EXERCISE DATA ▸
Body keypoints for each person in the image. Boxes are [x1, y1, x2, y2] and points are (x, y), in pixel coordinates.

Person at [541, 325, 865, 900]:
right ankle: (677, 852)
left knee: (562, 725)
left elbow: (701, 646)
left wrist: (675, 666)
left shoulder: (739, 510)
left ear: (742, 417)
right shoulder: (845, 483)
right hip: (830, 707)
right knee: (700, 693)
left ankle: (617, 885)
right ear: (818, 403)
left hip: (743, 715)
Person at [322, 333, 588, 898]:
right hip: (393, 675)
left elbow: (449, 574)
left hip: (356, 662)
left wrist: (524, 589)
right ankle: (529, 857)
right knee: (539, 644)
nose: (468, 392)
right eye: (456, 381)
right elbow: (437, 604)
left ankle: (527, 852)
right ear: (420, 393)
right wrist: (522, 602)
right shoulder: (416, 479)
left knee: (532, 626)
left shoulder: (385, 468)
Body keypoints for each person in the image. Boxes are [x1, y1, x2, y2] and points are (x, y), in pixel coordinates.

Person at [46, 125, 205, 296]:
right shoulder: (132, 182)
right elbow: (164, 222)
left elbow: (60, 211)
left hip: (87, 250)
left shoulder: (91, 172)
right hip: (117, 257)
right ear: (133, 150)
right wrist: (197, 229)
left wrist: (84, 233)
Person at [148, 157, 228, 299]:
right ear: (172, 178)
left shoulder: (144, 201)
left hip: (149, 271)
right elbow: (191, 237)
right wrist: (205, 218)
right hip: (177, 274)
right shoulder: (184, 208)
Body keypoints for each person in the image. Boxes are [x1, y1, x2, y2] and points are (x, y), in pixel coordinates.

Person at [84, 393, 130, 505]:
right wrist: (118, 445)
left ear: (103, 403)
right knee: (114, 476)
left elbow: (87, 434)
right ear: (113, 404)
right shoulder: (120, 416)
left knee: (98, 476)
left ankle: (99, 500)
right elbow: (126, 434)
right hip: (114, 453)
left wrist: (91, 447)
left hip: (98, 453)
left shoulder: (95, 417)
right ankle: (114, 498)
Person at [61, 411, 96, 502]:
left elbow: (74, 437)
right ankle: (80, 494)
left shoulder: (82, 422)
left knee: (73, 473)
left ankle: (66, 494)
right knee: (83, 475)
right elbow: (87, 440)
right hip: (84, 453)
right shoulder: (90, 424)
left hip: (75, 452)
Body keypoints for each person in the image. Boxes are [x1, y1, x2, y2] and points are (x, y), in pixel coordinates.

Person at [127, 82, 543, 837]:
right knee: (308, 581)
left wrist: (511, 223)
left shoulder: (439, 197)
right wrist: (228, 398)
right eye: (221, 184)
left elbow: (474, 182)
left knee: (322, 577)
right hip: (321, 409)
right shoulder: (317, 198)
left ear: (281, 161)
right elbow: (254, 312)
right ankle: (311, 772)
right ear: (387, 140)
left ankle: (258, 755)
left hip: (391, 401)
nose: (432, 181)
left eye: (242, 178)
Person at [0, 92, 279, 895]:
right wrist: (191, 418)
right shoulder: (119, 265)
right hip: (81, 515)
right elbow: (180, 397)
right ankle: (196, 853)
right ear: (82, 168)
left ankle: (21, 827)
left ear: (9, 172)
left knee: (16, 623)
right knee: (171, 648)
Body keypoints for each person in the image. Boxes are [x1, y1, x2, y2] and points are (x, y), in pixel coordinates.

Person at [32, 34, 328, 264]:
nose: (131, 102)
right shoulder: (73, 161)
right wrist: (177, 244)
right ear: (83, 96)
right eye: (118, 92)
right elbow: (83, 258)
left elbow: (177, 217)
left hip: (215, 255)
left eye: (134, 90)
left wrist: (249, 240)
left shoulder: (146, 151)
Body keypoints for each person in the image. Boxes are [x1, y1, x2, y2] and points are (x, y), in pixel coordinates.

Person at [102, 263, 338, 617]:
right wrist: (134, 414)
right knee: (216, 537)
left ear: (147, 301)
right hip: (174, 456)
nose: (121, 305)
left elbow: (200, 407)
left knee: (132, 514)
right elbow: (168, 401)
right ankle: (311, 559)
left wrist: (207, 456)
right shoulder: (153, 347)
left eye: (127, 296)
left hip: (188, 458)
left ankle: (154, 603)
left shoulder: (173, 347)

* * *

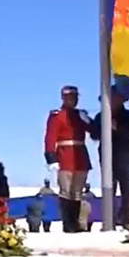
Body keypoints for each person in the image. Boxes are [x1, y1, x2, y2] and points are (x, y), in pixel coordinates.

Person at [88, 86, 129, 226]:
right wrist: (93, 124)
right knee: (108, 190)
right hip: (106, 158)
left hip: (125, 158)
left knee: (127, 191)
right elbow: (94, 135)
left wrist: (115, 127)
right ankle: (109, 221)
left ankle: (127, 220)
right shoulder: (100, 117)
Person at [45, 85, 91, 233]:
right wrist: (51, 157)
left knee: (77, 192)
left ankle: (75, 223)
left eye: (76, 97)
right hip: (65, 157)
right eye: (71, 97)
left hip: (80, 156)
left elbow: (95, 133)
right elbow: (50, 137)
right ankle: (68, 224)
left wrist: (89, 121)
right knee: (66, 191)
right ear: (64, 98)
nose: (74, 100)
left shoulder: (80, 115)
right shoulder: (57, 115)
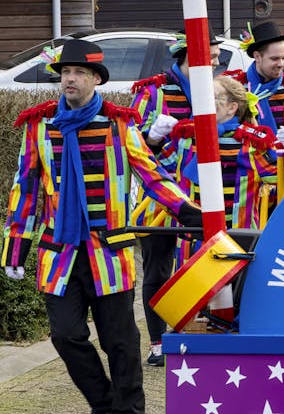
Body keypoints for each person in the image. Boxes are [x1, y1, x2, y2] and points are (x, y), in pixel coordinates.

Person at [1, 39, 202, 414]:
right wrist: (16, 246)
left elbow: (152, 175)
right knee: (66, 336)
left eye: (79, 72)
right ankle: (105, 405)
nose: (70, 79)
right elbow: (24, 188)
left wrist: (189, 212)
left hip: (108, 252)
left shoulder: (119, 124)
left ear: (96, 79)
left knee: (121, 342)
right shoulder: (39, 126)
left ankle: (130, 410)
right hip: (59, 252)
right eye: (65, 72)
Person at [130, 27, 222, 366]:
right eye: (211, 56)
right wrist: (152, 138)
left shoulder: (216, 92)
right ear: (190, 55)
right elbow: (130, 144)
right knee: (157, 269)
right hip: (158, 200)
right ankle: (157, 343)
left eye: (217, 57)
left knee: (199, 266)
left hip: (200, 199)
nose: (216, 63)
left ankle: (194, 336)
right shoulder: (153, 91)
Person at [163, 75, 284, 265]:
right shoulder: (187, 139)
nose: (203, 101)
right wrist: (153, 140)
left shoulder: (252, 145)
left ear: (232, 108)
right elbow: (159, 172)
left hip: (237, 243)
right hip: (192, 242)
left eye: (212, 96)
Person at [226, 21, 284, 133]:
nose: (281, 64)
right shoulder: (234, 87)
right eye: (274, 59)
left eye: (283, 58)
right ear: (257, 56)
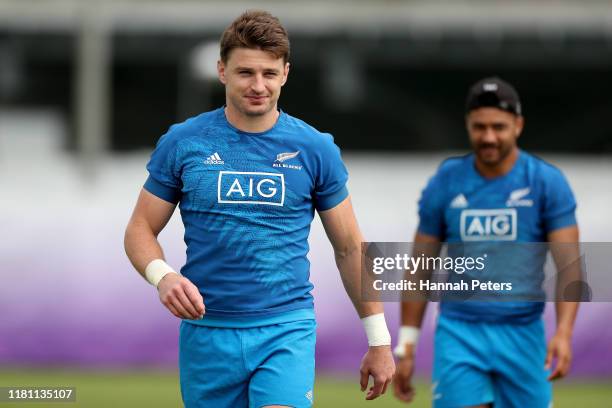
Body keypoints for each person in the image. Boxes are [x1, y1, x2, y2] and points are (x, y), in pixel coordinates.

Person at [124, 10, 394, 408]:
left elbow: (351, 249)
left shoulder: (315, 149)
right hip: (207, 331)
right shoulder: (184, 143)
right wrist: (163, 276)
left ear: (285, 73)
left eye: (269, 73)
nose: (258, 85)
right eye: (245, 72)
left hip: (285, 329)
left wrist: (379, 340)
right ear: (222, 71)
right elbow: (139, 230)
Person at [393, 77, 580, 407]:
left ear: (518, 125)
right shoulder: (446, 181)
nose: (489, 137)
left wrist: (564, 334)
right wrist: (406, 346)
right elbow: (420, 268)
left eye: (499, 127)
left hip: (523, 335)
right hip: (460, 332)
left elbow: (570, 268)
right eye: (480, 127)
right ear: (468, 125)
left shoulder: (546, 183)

PROMPT ▸
If a line in the data holds the string "nose", copy that line.

WRITTEN ANSWER ▸
nose: (468, 392)
nose: (432, 181)
nose: (131, 102)
nose: (121, 305)
nose: (74, 100)
nose: (70, 79)
nose: (216, 63)
nose: (203, 101)
nose: (281, 64)
nose: (258, 85)
nose: (489, 137)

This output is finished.